Things to consider when estimating the cost of the hackathon:
- organising person(s) time
- organising expenses (organiser’s travel, marketing, etc)
- number of hackers
- event duration
- attendee travel
- stationery, tools required for the hackathon
- hackathon’s prize fund
- organising staff on the day
- jury reimbursement
- external speakers, SMEs, etc
Example costing of a small hackathon
Business outcome-oriented and focused hackathon can be organised for £10k. The event specifics would be: 2 days, during working hours, 15 attendees, on the company’s premises with minimum catering and no travel. The above includes the organising costs, organiser time, client pre-workshop to set the challenge
The hackathon model must first be proved, before they can be sold (and have all costs recovered) to a client. Atos does not have an established process for running hackathon events and therefore would be wise to ‘build up’ to asking a client to pay for 100% of the event in order to ensure the execution was refined.
With this in mind; there is a balance to be found regarding how the hackathons should be funded which will ideally shift over time with experience, confidence and demonstrable results – as illustrated below.
This effectively describes a model where the hackathon organising team is funded largely by the account at either cost price (initially) or at a small margin in order to generate working funds to re-invest back into the growth of the domain (through training, marketing, new equipment etc). The team’s primary focus would not be to earn a profit themselves.

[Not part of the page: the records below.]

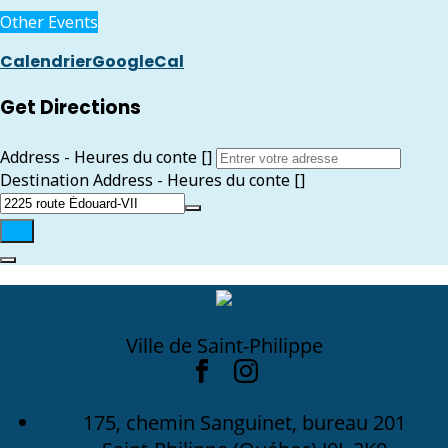
Other Events
Calendrier
GoogleCal
Get Directions
Address - Heures du conte []
Destination Address - Heures du conte []
Ville de Saint-Philippe
175, chemin Sanguinet, bureau 201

The events would be funded by either the account or the client; depending upon how engaged the client is and how valuable any such opportunity that might be generated by the hackathon may be (e.g. as a result of a demonstration of capability/specialism or a transformative proof of value being identified). It would be a decision made by the account whether to add margin onto the events and to charge the client, however, the aim from an account perspective would be to unlock future, more profitable streams of work by participating.

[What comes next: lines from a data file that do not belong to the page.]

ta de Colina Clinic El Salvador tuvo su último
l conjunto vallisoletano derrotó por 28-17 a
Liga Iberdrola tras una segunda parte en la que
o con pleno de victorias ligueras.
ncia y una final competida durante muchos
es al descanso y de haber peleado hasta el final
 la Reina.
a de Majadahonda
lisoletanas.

Hackathons can be an extremely efficient vehicle on driving business development (new and existing) in comparison to the traditional bid responses. Mainly, because of the investment in hackathon participation is similar to collating an efficient bid response.
Responding to bids only has two scenarios, either winning the bid, or losing. The second, does not generate any follow up and has extremely limited re-use value.
The outcome of participating a high-profile hackathon is almost always positive. The potential scenarios:
If winning the hackathon:
- Wide recognition (massive and targeted marketing reach, perceived as top-notch experts, client relationships, recruiting opportunities)
- Might be awarded a client project if in line with hackathon T&Cs
- Might win a monetary reward, which sponsors the engagement, if in line with hackathon T&Cs
- Extend the network of niche experts and client representatives
- Likely to contribute to a large value opportunity with client(s)
- Learnings and delivered hackathon output (e.g. software, hardware, etc) can be applied to other Atos clients, demonstrated at BTICs, etc
- All of the above benefits, except winning the hackathon and a smaller marketing reach
Strong examples of tangible benefits from participating high-profile external hackathons:
a £20k investment in a hackathon for Aegon/Transamerica, our existing business partner, contributed to winning a £130m contract for Atos.
a £100k investment in Codex PoV after a hackathon, generated £4m revenue over 2 years.